Mikroplastik in Salz

Forscher der Uni Oldenburg haben 2018 in fünf  Produkten von Fleur de Sel Kunststoffreste nachweisen können. Dabei handelte es sich vor allem um Polyethylen (PE), Polypropylen (PP) und Polyethylenterephthalat (PET) – typische Bestandteile von Verpackungsmüll. Die Hersteller könnten dafür nichts, wie die Mitarbeiter des Instituts für Chemie und Biologie des Meeres betonten. Das Mikroplastik stammt zum Beispiel aus Plastiktüten und Flaschen, die ins Meer gelangt sind und sich dort in immer kleinere Teile gespalten haben.

Als Mikroplastik bezeichnet man Kunststoffteilchen, die kleiner sind als fünf Millimeter. Da sich Plastikteilchen nicht zersetzen, lagern sie sich ab – auch in Meerestieren und Salz. In allen untersuchten Salzproben wurde Mikroplastik gefunden, zwischen 138 und 1796 Mikrogramm pro Kilo. Offenbar ist Fleur de Sel stärker belastet als andere Salzsorten. Die Wissenschaftler sehen den Grund in der Art und Weise, wie es gewonnen wird. Gesundheitlich bedenklich seien die in den Proben gefundenen Dosen nicht, so die Forscher. Zumal Fleur de Sel nur in geringen Mengen konsumiert werde.  Mikroplastik ist im Übrigen auch in der Luft und anderen Lebensmitteln zu finden.

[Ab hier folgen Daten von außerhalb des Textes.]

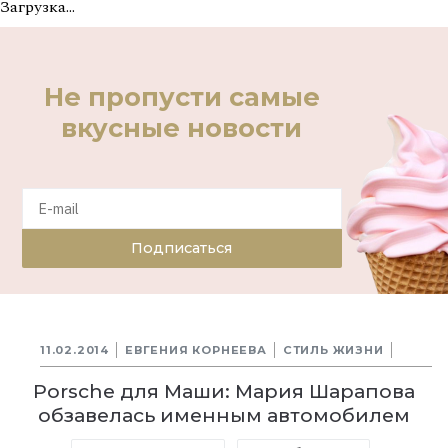
Загрузка...
Не пропусти самые
вкусные новости
Подписаться
11.02.2014
ЕВГЕНИЯ КОРНЕЕВА
СТИЛЬ ЖИЗНИ
Porsche для Маши: Мария Шарапова
обзавелась именным автомобилем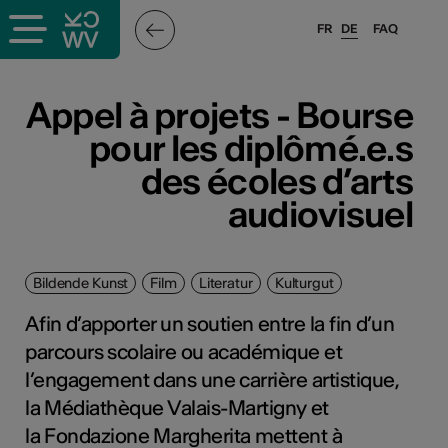
FR
DE
FAQ
Appel à projets - Bourse
pour les diplômé.e.s
des écoles d’arts
audiovisuel
Bildende Kunst
Film
Literatur
Kulturgut
Afin d’apporter un soutien entre la fin d’un
parcours scolaire ou académique et
l’engagement dans une carrière artistique,
la Médiathèque Valais-Martigny et
la Fondazione Margherita mettent à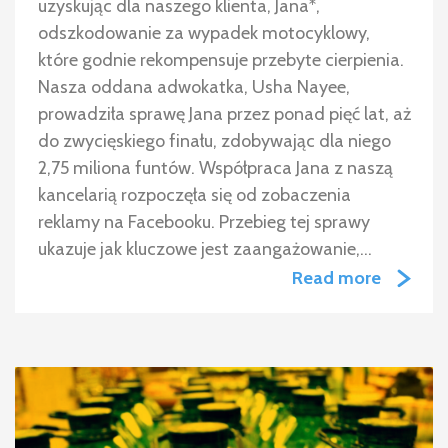
uzyskując dla naszego klienta, Jana*,
odszkodowanie za wypadek motocyklowy,
które godnie rekompensuje przebyte cierpienia.
Nasza oddana adwokatka, Usha Nayee,
prowadziła sprawę Jana przez ponad pięć lat, aż
do zwycięskiego finału, zdobywając dla niego
2,75 miliona funtów. Współpraca Jana z naszą
kancelarią rozpoczęła się od zobaczenia
reklamy na Facebooku. Przebieg tej sprawy
ukazuje jak kluczowe jest zaangażowanie,…
Read more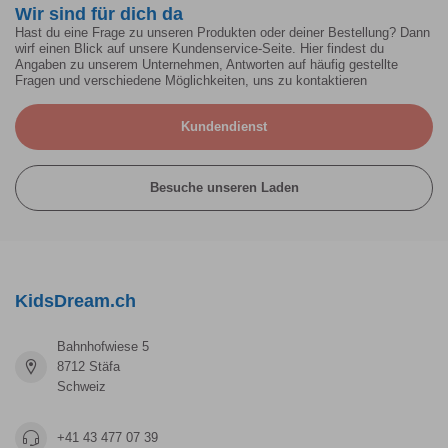
Wir sind für dich da
Hast du eine Frage zu unseren Produkten oder deiner Bestellung? Dann
wirf einen Blick auf unsere Kundenservice-Seite. Hier findest du
Angaben zu unserem Unternehmen, Antworten auf häufig gestellte
Fragen und verschiedene Möglichkeiten, uns zu kontaktieren
Kundendienst
Besuche unseren Laden
KidsDream.ch
Bahnhofwiese 5
8712 Stäfa
Schweiz
+41 43 477 07 39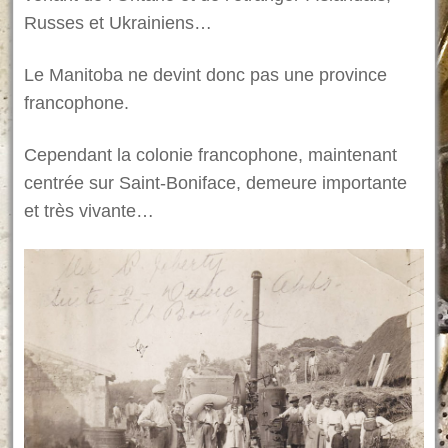
Russes et Ukrainiens…
Le Manitoba ne devint donc pas une province
francophone.
Cependant la colonie francophone, maintenant
centrée sur Saint-Boniface, demeure importante
et très vivante…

Tipps zur Kontrolle des Salzkonsums

  • Auf den Nährwertangaben der Lebensmittel findet man häufig nur die Angabe, wie viel Salz enthalten ist. Um vom Salzgehalt auf den Natriumwert zu schließen, muss man die Salzmenge durch 2,5 teilen.
  • Ernährungswissenschaftlerin Angela Clausen rät dazu, Jodsalz zu verwenden. „Wir haben in Deutschland nur eine marginale Versorgung mit Jod, obwohl das für die Gesundheit wichtig ist“, sagt Clausen. In Fertigprodukten sei nur selten Jodsalz enthalten, weil diese dann international weniger verkehrsfähig seien. Das Problem sei außerdem, dass Modesalze häufig nicht jodiert sind.
  • „Beim Kochen nicht zu viel salzen, sondern lieber bei Bedarf nachsalzen“, rät Clausen.
  • Wer grobes Salz verwendet, benötigt meist insgesamt weniger
  • Die Salzmenge langsam reduzieren. „In kleinen Schritten ist eine Reduktion der Salzmenge geschmacklich gar nicht festzustellen“, sagt die Ernährungsexpertin. Einer Studie zufolge kann die Salzmenge in Brot um die Hälfte reduziert werden, ohne dass die Teilnehmer weniger Brot aßen oder salzreichere Aufschnitte wählten.